Munarheim – Nacht und Stürme werden Licht

Munarheim – Nacht Und Stuerme Werden Licht

Bereits seit dem ersten Durchlauf von „Nacht und Stürme werden Licht“ frage ich mich, warum mir Munarheim nicht schon viel eher über den Weg gelaufen sind. Im Stillen ärgere ich mich ein wenig – um mich im gleichen Augenblick wie ein Schneekönig darüber zu freuen, nun diese wahrlich interessante und vor Abwechslung nur so sprühende Stilmixtur aus düsteren Black-Metal-Anleihen, folkischen Klängen, symphonisch-epischen Elementen und einem deutlich spürbaren Hauch von Klassik vernehmen zu können.

Es mag etwas vermessen klingen, aber in meinen Ohren bewegt sich die achtköpfige Truppe von Munarheim nahe an der Perfektion. „Nacht und Stürme werden Licht“ ist von der ersten bis zur letzten Spielminute mitreißend. Und nicht nur das: Die Mixtur aus den verschiedenen Stilelementen passt nahtlos ineinander. Hier vermengen sich verträumte Melodien mit genau der richtigen Portion stimmlicher Härte. Und in keinem Moment wirken die folklorischen Elemente störend oder unpassend, sondern im Gegenteil immer auf den Punkt platziert und auf die jeweilige Stimmung angepasst. Hätte ich Speichel in den Ohren, mir würde dort das Wasser zusammenlaufen – das Ganze auf Ohrenschmalz zu übertragen klingt dann aber doch etwas ekelig…

Steffen Groot von Metal.de bringt es so perfekt auf den Punkt, dass ich nicht umherkomme ihn zu zitieren: „Eine epische Mischung, die vom ersten Song an zum Träumen, Mitwippen und Waldwanderungen einlädt, um immer wieder mal aufzuspringen und die Luftgitarre zu malträtieren.“ Besser hätte ich es auch nicht ausdrücken können.

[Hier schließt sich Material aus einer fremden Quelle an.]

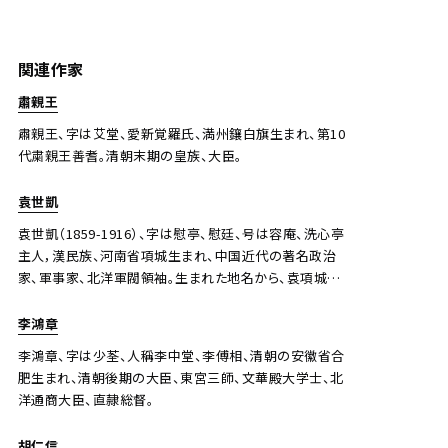
犬養毅 拜飏韻語
関連作家
Jo's Auction
主催
肅親王
2024/10/18
開催
肅親王、字は艾堂、愛新覚羅氏、満州鑲白旗生まれ、第10
代粛親王善耆。清朝末期の皇族、大臣。
予想価格
JPY 50,000 - 80,000
袁世凱
結果
袁世凱（1859-1916）、字は慰亭、慰廷、号は容庵、洗心亭
主人，漢民族、河南省項城生まれ、中国近代の著名政治
公開終了
家、軍事家、北洋軍閥領袖。生まれた地名から、袁項城と
呼ばれる。
李鴻章
李鴻章、字は少荃、人稱李中堂、李傅相、清朝の安徽省合
肥生まれ、清朝後期の大臣、東宮三師、文華殿大学士、北
洋通商大臣、直隷総督。
胡仁信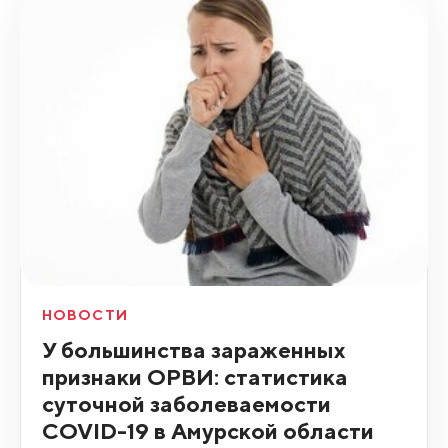
НОВОСТИ
У большинства зараженных
признаки ОРВИ: статистика
суточной заболеваемости
COVID-19 в Амурской области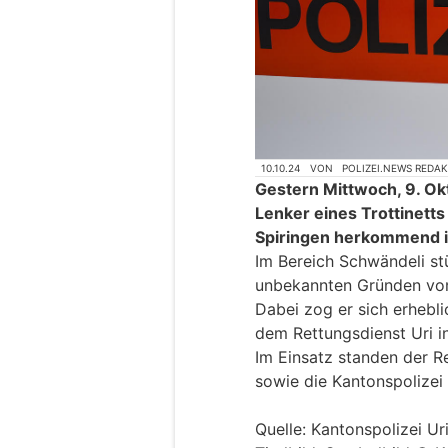
10.10.24
VON
POLIZEI.NEWS REDA
Gestern Mittwoch, 9. Ok
Lenker eines Trottinetts
Spiringen herkommend i
Im Bereich Schwändeli st
unbekannten Gründen vom T
Dabei zog er sich erhebl
dem Rettungsdienst Uri in
Im Einsatz standen der R
sowie die Kantonspolizei 
Quelle: Kantonspolizei Ur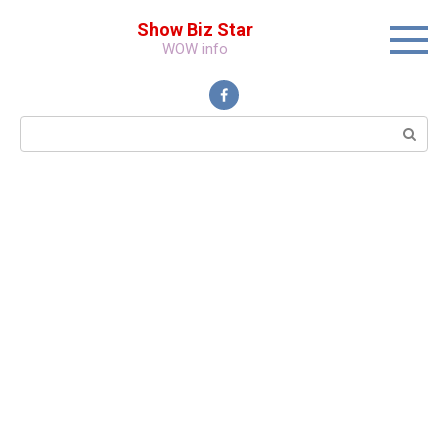
Перейти
Show Biz Star
к
WOW info
контенту
Поиск: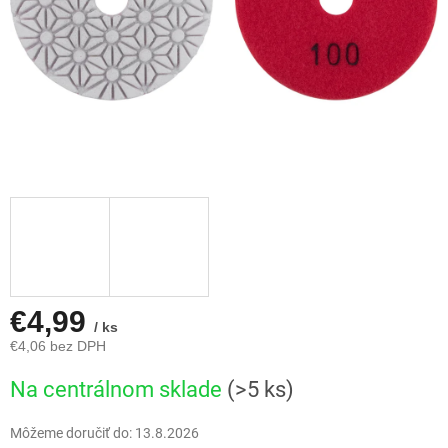
€4,99
/ ks
€4,06 bez DPH
Jednotková
Na centrálnom sklade
(>5 ks)
cena:
Môžeme doručiť do:
13.8.2026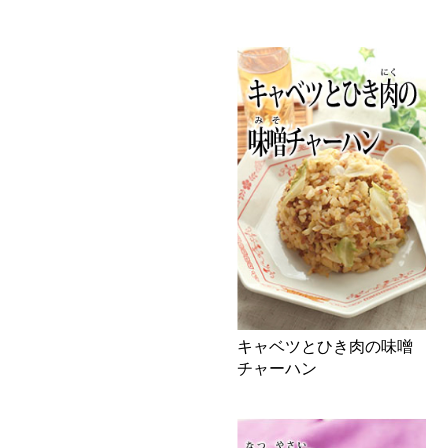
キャベツとひき肉の味噌
チャーハン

Eines wird bereits im Intro des Albums deutlich: Munarheim haben sich stark von Dornenreich inspirieren lassen, das ist unbestreitbar. Nicht nur, dass mich besagtes Intro an das wundervoll märchenhafte Album „Hexenwind“ erinnert; in den restlichen zwölf Stücken schwingt der Dornenreich-Stil ebenfalls unüberhörbar mit. Aber nicht nur der ist spürbar. Die Fröhlichkeit, der Optimismus (wenn auch nicht jeder Song ein positives Thema behandelt) und die Lebensfreude, die auf „Nacht und Stürme werden Licht“ vorherrschen, erinnern mich manches Mal an Die Apokalyptischen Reiter. Deutlich wird das besonders, wenn man die Texte des Albums betrachtet, die (bis auf wenige Ausnahmen) mit jeder ihrer Zeilen „Lebe!“ in die Welt hinausschreien.

Schließ die Augen, atme tief ein! […] Reißt alle Mauern in euren Köpfen ein! Werde du selbst, denn nur selbst kannst du sein!
— Munarheim, Liberté

Die Krone setzen Munarheim ihrem Werk mit der Neuvertonung von Americas „The Last Unicorn“ auf – dem Titelsong eines meiner absoluten Lieblingsfilme. Was die Krone zugegebenermaßen etwas relativiert, wenn man weder Song noch Film mag. Ich finde hingegen, dass er hier wie die Faust aufs Auge passt.

Einen Anspieltipp auf diesem extrem vielseitigen Album zu finden ist ziemlich schwierig. Aus diesem Grund versuche ist es erst gar nicht. Deshalb einfach CD einlegen, bequem zurücklehnen und den Klängen von „Nacht und Stürme werden Licht“ lauschen.